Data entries
+++
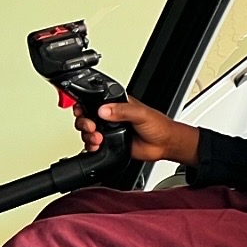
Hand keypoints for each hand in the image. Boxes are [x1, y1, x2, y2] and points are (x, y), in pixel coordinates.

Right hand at [73, 98, 199, 165]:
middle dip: (84, 122)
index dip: (85, 104)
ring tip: (97, 138)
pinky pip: (93, 144)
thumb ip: (122, 111)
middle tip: (92, 127)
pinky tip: (97, 146)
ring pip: (88, 131)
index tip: (81, 110)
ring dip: (87, 135)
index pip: (96, 101)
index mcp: (119, 104)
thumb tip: (104, 110)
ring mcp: (109, 130)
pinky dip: (91, 146)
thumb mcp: (141, 114)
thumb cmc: (159, 126)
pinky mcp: (110, 143)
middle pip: (87, 116)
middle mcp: (112, 116)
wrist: (165, 145)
+++
TASK DIRECTIONS: Only the lines from the one containing "pinky dip: (91, 146)" through the final line of the records above should be printed, exactly as they stand.

OUTPUT FOR THIS EXERCISE:
pinky dip: (91, 146)
thumb mcp: (141, 114)
thumb cmc: (159, 126)
pinky mcp: (110, 143)
middle pip: (87, 116)
middle mcp: (112, 116)
wrist: (165, 145)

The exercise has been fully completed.